Hello, I'm new to this forum in that I knew it since a long time (since I discovered REW through a GENELEC product specialist) but only now I began experimenting with acoustic treatment.
I use a room in my house as a home recording studio, it's a rectangular room and it had a very bad acoustic performance. I finally managed to buy some absorbing panels and I began treating high frequencies.
I managed to do a before / after test with a Dayton Audio EMM-6 measurement microphone connected to my RME fireface UFX and to my GENELEC 8040 nearfield monitors.
Here is the result in the waterfall diagram, considering my present aim was to reduce reverberation on high frequencies.
I'd be really glad if anybody could give me an opinion. I'm also very open to discussion regarding panels type and placement strategies.

Thank you!

SK


----------



## JohnM (Apr 11, 2006)

The scaling is a little unusual on those graphs, they cover a very narrow dB range. Worth having a quick read of the post on scaling graphs.

To see effects of the panels at high frequency you are probably better looking at the 1/3 octave RT60 graph than the waterfall, that will better show how decays have changed above the bass range. Probably worth attaching the mdat file for your measurement, easier to look into it that way.


----------



## squareknot (Jul 31, 2017)

Hello thank you very much for your answer, I had read the guideline but I thought it was just for SPL curves so I just respected the 800 pixels recommendation, anyway thank you for your suggestion I'll keep it for the next time. Here are my mdat files though, I must say I've done it with both speakers even if I've read it should be made just one speaker at a time, but I wanted to be able to compare the second measurement with the initial one I had recorded in february.
Finally I had to do again the measurement tonight because REW saved a corrupted measurement this afternoon, I attached all the three of them if anybody is able to open it anyway.

Thank you!


----------



## squareknot (Jul 31, 2017)

I think I also managed to prepare the graph in the correct scale and size.

Thank you!


----------



## JohnM (Apr 11, 2006)

That really is a tough room. The panels have helped at the upper end, above 1 kHz the decay times are OK now. Below that still quite lively, and at the low frequency end there are some huge resonances. To deal with them you will need large areas of very thick treatments (rockwool, for example). Careful placement might help reduce the effect of some of the peaks, if the room is rectangular you can use the REW room simulator to see what different listing and speaker positions do to the response.


----------



## squareknot (Jul 31, 2017)

I had tried replying yesterday but my message went lost I believe.. thank you for your really interesting graph, that would be nice if you could tell me how you obtained it. Besides if you took part to the development of REW I send you my compliments for a valuable and useful tool.
Concerning rockwool I'm quite concerned about health implications, since the room is part of the apartment where I live.. I started treating with 12 600 x 600 mm 50 mm thick piramidal melamine foam panels..


----------



## JohnM (Apr 11, 2006)

Bass traps of any sort would almost certainly help. To generate the RT60 graph just click on the RT60 button in the graph selector that runs above the graph (the controls are discussed here and here). I captured the image above from the RT60 graph in the Overlays window (click the Overlays button to show that). In the graph controls I selected Topt (REW's optimum estimate of the RT60 time) and one-third octave bands.
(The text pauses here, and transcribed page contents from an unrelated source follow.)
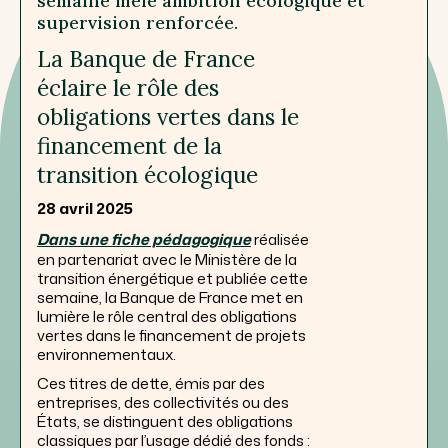
semaine mêle ambition écologique et
supervision renforcée.
La Banque de France
éclaire le rôle des
obligations vertes dans le
financement de la
transition écologique
28 avril 2025
Dans une fiche pédagogique
réalisée
en partenariat avec le Ministère de la
transition énergétique et publiée cette
semaine, la Banque de France met en
lumière le rôle central des obligations
vertes dans le financement de projets
environnementaux.
Ces titres de dette, émis par des
entreprises, des collectivités ou des
États, se distinguent des obligations
classiques par l’usage dédié des fonds :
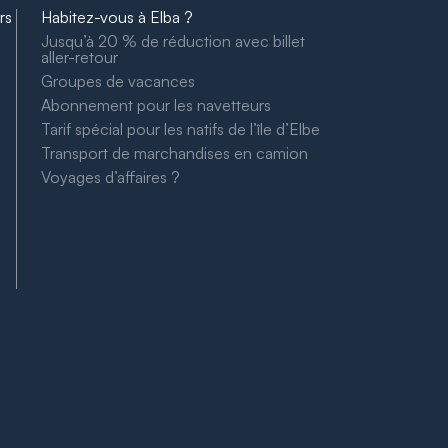
rs
Habitez-vous à Elba ?
Jusqu’à 20 % de réduction avec billet
aller-retour
Groupes de vacances
Abonnement pour les navetteurs
o
Tarif spécial pour les natifs de l’île d’Elbe
Transport de marchandises en camion
Voyages d’affaires ?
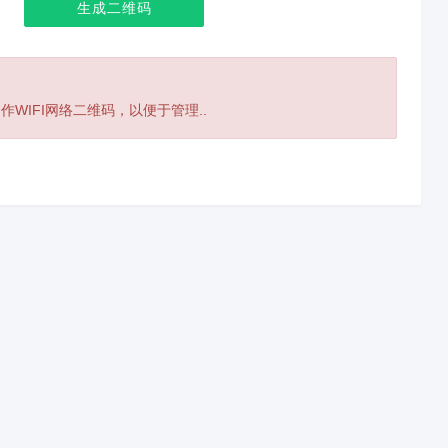
生成二维码
WIFI网络二维码，以便于管理..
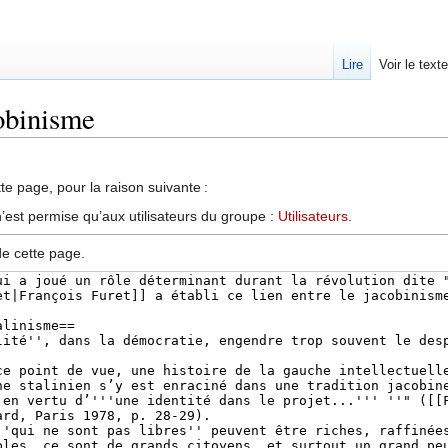
Lire
Voir le text
cobinisme
te page, pour la raison suivante :
’est permise qu’aux utilisateurs du groupe :
Utilisateurs
.
de cette page.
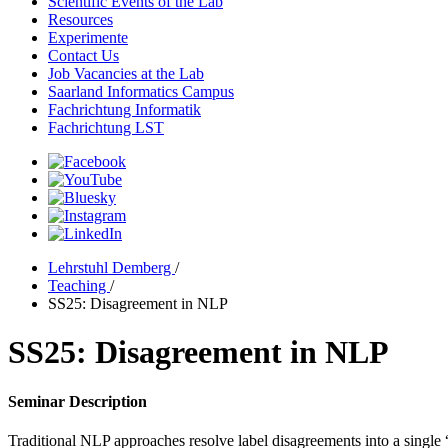
Scientific Events of the Lab
Resources
Experimente
Contact Us
Job Vacancies at the Lab
Saarland Informatics Campus
Fachrichtung Informatik
Fachrichtung LST
Lehrstuhl Demberg
/
Teaching
/
SS25: Disagreement in NLP
SS25: Disagreement in NLP
Seminar Description
Traditional NLP approaches resolve label disagreements into a single “g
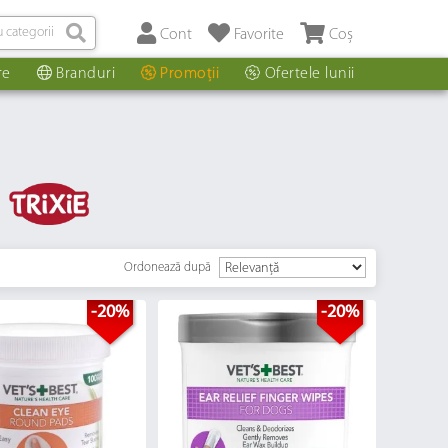
Cont
Favorite
Coș
re
Branduri
Promoții
Ofertele lunii
Ordonează după
-20%
-20%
I'm the only REW developer


----------



## squareknot (Jul 31, 2017)

Well pretty impressive!

I think REW grew up as some sort of reference point in the area of room acoustics! Here in Italy every professional in acoustics I heard talked well about it..!
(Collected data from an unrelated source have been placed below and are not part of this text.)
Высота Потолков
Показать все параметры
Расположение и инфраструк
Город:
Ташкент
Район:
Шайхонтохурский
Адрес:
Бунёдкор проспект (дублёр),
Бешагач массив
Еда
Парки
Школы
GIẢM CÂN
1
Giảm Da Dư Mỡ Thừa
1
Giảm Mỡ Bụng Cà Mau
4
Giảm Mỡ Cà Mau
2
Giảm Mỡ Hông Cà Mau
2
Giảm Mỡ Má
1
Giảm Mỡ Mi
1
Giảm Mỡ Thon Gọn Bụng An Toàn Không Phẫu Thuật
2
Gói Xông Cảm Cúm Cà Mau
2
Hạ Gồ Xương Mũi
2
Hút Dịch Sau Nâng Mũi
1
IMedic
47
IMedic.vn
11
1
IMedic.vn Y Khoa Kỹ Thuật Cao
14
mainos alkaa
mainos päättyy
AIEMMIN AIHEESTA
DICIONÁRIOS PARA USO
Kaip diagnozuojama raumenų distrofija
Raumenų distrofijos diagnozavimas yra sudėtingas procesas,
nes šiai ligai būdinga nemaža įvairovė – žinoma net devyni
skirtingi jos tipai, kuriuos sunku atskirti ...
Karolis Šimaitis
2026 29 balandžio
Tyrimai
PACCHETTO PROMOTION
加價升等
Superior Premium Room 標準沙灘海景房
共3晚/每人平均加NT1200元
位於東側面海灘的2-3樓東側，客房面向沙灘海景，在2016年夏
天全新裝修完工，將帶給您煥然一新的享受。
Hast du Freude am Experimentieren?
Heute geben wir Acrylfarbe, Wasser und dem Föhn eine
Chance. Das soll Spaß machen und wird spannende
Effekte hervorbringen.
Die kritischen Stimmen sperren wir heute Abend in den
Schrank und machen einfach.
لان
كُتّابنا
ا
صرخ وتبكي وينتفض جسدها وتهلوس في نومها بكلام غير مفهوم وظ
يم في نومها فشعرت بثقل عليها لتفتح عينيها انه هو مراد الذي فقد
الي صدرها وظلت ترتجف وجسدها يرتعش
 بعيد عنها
I think I'll consider a donation to your account on the main REW site because your work is really worth it, and you were very kind to promptly assist me with my tests.
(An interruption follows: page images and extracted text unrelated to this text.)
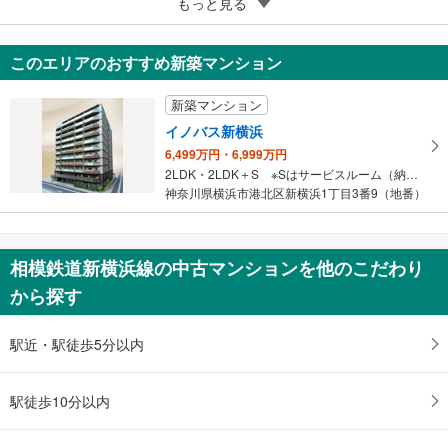
4
もっと見る
成約でもらえる
星和平塚宝町ハイツ
1,980万円
このエリアのおすすめ新築マンション
1LDK＋S
神奈川県平塚市宝町
新築マンション
イノバス新横浜
6,499万円・6,999万円
2LDK・2LDK＋S ※Sはサービスルーム（納戸）です。
神奈川県横浜市港北区新横浜1丁目3番9（地番）
相模鉄道新横浜線の中古マンションを他のこだわり
から探す
駅近・駅徒歩5分以内
駅徒歩10分以内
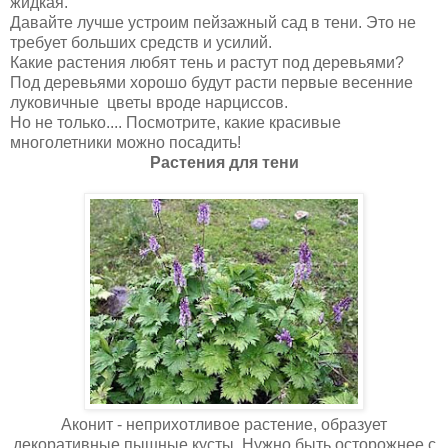
жидкая.
Давайте лучше устроим пейзажный сад в тени. Это не
требует больших средств и усилий.
Какие растения любят тень и растут под деревьями?
Под деревьями хорошо будут расти первые весенние
луковичные цветы вроде нарциссов.
Но не только.... Посмотрите, какие красивые
многолетники можно посадить!
Растения для тени
Аконит - неприхотливое растение, образует
декоративные пышные кусты. Нужно быть осторожнее с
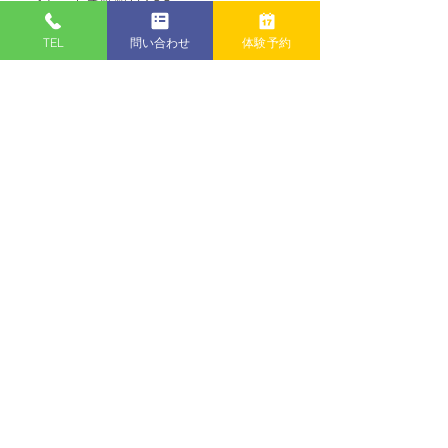
+チケット手数料￥138
TEL
問い合わせ
体験予約
このイベントをシェア
Instagram
公式LINE
株式会社rtam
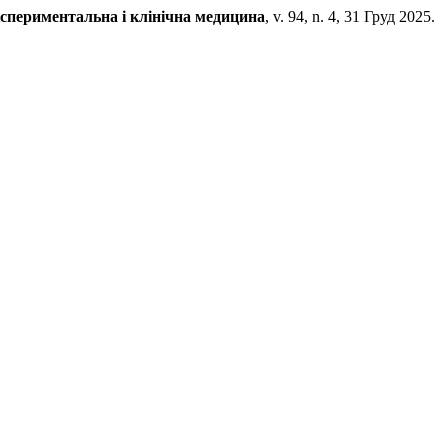
спериментальна і клінічна медицина
, v. 94, n. 4, 31 Груд 2025.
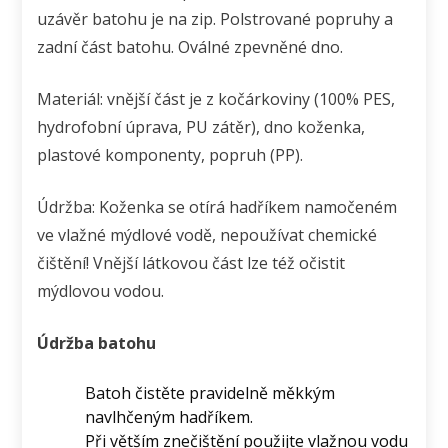
uzávěr batohu je na zip. Polstrované popruhy a
zadní část batohu. Oválné zpevněné dno.
Materiál: vnější část je z kočárkoviny (100% PES,
hydrofobní úprava, PU zátěr), dno koženka,
plastové komponenty, popruh (PP).
Údržba: Koženka se otírá hadříkem namočeném
ve vlažné mýdlové vodě, nepoužívat chemické
čištění! Vnější látkovou část lze též očistit
mýdlovou vodou.
Údržba batohu
Batoh čistěte pravidelně měkkým
navlhčeným hadříkem.
Při větším znečištění použijte vlažnou vodu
I'm just a novice in room acoustics but it is a fascinating discipline and my first attempt with those few panels was awarded with the results and further comforted by REWs data.

Is there in the forum a specific place where to discuss room treatment stuff? I didn't seem to find an explicit sub section, room EQing seems very popular but it's not my thing


----------



## JohnM (Apr 11, 2006)

Yes, there is the Home Audio Acoustics forum. There is also a lot of discussion of treatments for studios on Gearslutz.


----------